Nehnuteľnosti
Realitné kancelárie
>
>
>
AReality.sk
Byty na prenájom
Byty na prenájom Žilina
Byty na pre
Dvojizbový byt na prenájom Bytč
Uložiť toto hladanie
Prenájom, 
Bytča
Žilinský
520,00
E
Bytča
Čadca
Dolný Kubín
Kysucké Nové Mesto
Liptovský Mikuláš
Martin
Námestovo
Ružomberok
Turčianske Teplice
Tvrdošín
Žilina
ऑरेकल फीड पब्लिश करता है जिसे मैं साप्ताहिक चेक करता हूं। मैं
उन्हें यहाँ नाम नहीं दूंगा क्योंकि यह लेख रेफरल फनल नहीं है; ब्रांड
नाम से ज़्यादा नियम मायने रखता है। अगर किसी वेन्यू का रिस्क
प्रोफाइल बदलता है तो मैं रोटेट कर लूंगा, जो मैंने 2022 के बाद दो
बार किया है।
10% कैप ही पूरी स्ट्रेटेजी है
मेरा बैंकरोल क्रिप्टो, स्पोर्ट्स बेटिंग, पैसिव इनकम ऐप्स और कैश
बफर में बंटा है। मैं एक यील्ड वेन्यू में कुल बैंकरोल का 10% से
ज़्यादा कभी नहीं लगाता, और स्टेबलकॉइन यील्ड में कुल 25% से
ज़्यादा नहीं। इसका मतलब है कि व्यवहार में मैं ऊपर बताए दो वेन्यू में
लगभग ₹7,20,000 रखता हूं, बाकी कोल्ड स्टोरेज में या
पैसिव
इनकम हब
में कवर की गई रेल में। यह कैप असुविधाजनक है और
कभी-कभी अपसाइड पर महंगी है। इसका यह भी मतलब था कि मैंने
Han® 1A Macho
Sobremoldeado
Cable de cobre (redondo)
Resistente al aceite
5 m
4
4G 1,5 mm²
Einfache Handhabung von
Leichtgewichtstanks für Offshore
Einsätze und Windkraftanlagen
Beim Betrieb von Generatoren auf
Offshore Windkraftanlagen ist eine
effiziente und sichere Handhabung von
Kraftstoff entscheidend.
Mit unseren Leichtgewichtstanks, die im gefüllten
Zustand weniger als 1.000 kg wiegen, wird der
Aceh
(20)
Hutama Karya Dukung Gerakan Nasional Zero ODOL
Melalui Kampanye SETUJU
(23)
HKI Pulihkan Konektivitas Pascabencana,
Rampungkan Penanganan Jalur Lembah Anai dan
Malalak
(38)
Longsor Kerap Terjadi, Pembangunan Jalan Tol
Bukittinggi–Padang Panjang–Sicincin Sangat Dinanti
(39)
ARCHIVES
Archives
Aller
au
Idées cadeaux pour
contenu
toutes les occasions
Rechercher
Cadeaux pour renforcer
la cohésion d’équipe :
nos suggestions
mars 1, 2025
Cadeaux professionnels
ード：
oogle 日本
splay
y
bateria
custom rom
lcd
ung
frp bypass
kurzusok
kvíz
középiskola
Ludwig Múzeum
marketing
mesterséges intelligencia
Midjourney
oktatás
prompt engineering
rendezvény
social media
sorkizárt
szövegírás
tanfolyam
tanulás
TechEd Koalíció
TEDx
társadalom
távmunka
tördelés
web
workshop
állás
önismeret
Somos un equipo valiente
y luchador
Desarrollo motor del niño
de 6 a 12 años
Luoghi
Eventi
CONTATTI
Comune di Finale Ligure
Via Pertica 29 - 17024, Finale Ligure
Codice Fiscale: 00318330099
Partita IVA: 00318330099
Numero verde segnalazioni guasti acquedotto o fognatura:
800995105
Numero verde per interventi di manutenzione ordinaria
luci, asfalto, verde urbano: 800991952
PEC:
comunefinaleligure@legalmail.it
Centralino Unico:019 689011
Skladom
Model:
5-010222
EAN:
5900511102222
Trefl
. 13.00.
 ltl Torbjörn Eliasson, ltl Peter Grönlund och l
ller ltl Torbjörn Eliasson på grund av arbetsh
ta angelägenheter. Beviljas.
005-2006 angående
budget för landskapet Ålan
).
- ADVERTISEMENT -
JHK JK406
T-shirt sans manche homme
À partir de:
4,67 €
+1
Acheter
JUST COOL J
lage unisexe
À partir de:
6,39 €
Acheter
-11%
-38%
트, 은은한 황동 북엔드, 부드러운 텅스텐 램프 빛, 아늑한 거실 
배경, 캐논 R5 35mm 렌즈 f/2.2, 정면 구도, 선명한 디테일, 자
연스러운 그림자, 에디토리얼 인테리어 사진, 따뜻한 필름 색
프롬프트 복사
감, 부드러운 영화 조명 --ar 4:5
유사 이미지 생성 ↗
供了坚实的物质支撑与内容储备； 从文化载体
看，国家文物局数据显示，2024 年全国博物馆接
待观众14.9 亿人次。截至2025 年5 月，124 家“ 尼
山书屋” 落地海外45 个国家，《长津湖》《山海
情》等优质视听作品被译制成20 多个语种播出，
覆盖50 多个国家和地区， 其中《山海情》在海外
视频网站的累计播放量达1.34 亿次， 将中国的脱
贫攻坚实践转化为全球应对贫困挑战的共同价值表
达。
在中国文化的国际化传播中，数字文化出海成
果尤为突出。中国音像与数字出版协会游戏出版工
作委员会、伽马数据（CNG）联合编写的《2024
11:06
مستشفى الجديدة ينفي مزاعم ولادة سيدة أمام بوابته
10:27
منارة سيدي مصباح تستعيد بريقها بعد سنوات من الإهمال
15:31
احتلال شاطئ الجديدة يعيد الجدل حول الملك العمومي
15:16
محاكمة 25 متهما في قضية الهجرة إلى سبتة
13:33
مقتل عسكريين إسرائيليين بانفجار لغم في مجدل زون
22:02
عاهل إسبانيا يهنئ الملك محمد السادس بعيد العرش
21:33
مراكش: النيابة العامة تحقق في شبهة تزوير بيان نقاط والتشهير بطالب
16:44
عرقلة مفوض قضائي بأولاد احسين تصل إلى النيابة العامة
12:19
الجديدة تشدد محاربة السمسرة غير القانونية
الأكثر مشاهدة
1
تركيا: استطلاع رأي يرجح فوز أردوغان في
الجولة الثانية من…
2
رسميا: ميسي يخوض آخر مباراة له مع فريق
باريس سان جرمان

*****

(What to do) Print every line of all the records above, reproducing each one character for character.

(Task result)
Nehnuteľnosti
Realitné kancelárie
>
>
>
AReality.sk
Byty na prenájom
Byty na prenájom Žilina
Byty na pre
Dvojizbový byt na prenájom Bytč
Uložiť toto hladanie
Prenájom, 
Bytča
Žilinský
520,00
E
Bytča
Čadca
Dolný Kubín
Kysucké Nové Mesto
Liptovský Mikuláš
Martin
Námestovo
Ružomberok
Turčianske Teplice
Tvrdošín
Žilina
ऑरेकल फीड पब्लिश करता है जिसे मैं साप्ताहिक चेक करता हूं। मैं
उन्हें यहाँ नाम नहीं दूंगा क्योंकि यह लेख रेफरल फनल नहीं है; ब्रांड
नाम से ज़्यादा नियम मायने रखता है। अगर किसी वेन्यू का रिस्क
प्रोफाइल बदलता है तो मैं रोटेट कर लूंगा, जो मैंने 2022 के बाद दो
बार किया है।
10% कैप ही पूरी स्ट्रेटेजी है
मेरा बैंकरोल क्रिप्टो, स्पोर्ट्स बेटिंग, पैसिव इनकम ऐप्स और कैश
बफर में बंटा है। मैं एक यील्ड वेन्यू में कुल बैंकरोल का 10% से
ज़्यादा कभी नहीं लगाता, और स्टेबलकॉइन यील्ड में कुल 25% से
ज़्यादा नहीं। इसका मतलब है कि व्यवहार में मैं ऊपर बताए दो वेन्यू में
लगभग ₹7,20,000 रखता हूं, बाकी कोल्ड स्टोरेज में या
पैसिव
इनकम हब
में कवर की गई रेल में। यह कैप असुविधाजनक है और
कभी-कभी अपसाइड पर महंगी है। इसका यह भी मतलब था कि मैंने
Han® 1A Macho
Sobremoldeado
Cable de cobre (redondo)
Resistente al aceite
5 m
4
4G 1,5 mm²
Einfache Handhabung von
Leichtgewichtstanks für Offshore
Einsätze und Windkraftanlagen
Beim Betrieb von Generatoren auf
Offshore Windkraftanlagen ist eine
effiziente und sichere Handhabung von
Kraftstoff entscheidend.
Mit unseren Leichtgewichtstanks, die im gefüllten
Zustand weniger als 1.000 kg wiegen, wird der
Aceh
(20)
Hutama Karya Dukung Gerakan Nasional Zero ODOL
Melalui Kampanye SETUJU
(23)
HKI Pulihkan Konektivitas Pascabencana,
Rampungkan Penanganan Jalur Lembah Anai dan
Malalak
(38)
Longsor Kerap Terjadi, Pembangunan Jalan Tol
Bukittinggi–Padang Panjang–Sicincin Sangat Dinanti
(39)
ARCHIVES
Archives
Aller
au
Idées cadeaux pour
contenu
toutes les occasions
Rechercher
Cadeaux pour renforcer
la cohésion d’équipe :
nos suggestions
mars 1, 2025
Cadeaux professionnels
ード：
oogle 日本
splay
y
bateria
custom rom
lcd
ung
frp bypass
kurzusok
kvíz
középiskola
Ludwig Múzeum
marketing
mesterséges intelligencia
Midjourney
oktatás
prompt engineering
rendezvény
social media
sorkizárt
szövegírás
tanfolyam
tanulás
TechEd Koalíció
TEDx
társadalom
távmunka
tördelés
web
workshop
állás
önismeret
Somos un equipo valiente
y luchador
Desarrollo motor del niño
de 6 a 12 años
Luoghi
Eventi
CONTATTI
Comune di Finale Ligure
Via Pertica 29 - 17024, Finale Ligure
Codice Fiscale: 00318330099
Partita IVA: 00318330099
Numero verde segnalazioni guasti acquedotto o fognatura:
800995105
Numero verde per interventi di manutenzione ordinaria
luci, asfalto, verde urbano: 800991952
PEC:
comunefinaleligure@legalmail.it
Centralino Unico:019 689011
Skladom
Model:
5-010222
EAN:
5900511102222
Trefl
. 13.00.
 ltl Torbjörn Eliasson, ltl Peter Grönlund och l
ller ltl Torbjörn Eliasson på grund av arbetsh
ta angelägenheter. Beviljas.
005-2006 angående
budget för landskapet Ålan
).
- ADVERTISEMENT -
JHK JK406
T-shirt sans manche homme
À partir de:
4,67 €
+1
Acheter
JUST COOL J
lage unisexe
À partir de:
6,39 €
Acheter
-11%
-38%
트, 은은한 황동 북엔드, 부드러운 텅스텐 램프 빛, 아늑한 거실 
배경, 캐논 R5 35mm 렌즈 f/2.2, 정면 구도, 선명한 디테일, 자
연스러운 그림자, 에디토리얼 인테리어 사진, 따뜻한 필름 색
프롬프트 복사
감, 부드러운 영화 조명 --ar 4:5
유사 이미지 생성 ↗
供了坚实的物质支撑与内容储备； 从文化载体
看，国家文物局数据显示，2024 年全国博物馆接
待观众14.9 亿人次。截至2025 年5 月，124 家“ 尼
山书屋” 落地海外45 个国家，《长津湖》《山海
情》等优质视听作品被译制成20 多个语种播出，
覆盖50 多个国家和地区， 其中《山海情》在海外
视频网站的累计播放量达1.34 亿次， 将中国的脱
贫攻坚实践转化为全球应对贫困挑战的共同价值表
达。
在中国文化的国际化传播中，数字文化出海成
果尤为突出。中国音像与数字出版协会游戏出版工
作委员会、伽马数据（CNG）联合编写的《2024
11:06
مستشفى الجديدة ينفي مزاعم ولادة سيدة أمام بوابته
10:27
منارة سيدي مصباح تستعيد بريقها بعد سنوات من الإهمال
15:31
احتلال شاطئ الجديدة يعيد الجدل حول الملك العمومي
15:16
محاكمة 25 متهما في قضية الهجرة إلى سبتة
13:33
مقتل عسكريين إسرائيليين بانفجار لغم في مجدل زون
22:02
عاهل إسبانيا يهنئ الملك محمد السادس بعيد العرش
21:33
مراكش: النيابة العامة تحقق في شبهة تزوير بيان نقاط والتشهير بطالب
16:44
عرقلة مفوض قضائي بأولاد احسين تصل إلى النيابة العامة
12:19
الجديدة تشدد محاربة السمسرة غير القانونية
الأكثر مشاهدة
1
تركيا: استطلاع رأي يرجح فوز أردوغان في
الجولة الثانية من…
2
رسميا: ميسي يخوض آخر مباراة له مع فريق
باريس سان جرمان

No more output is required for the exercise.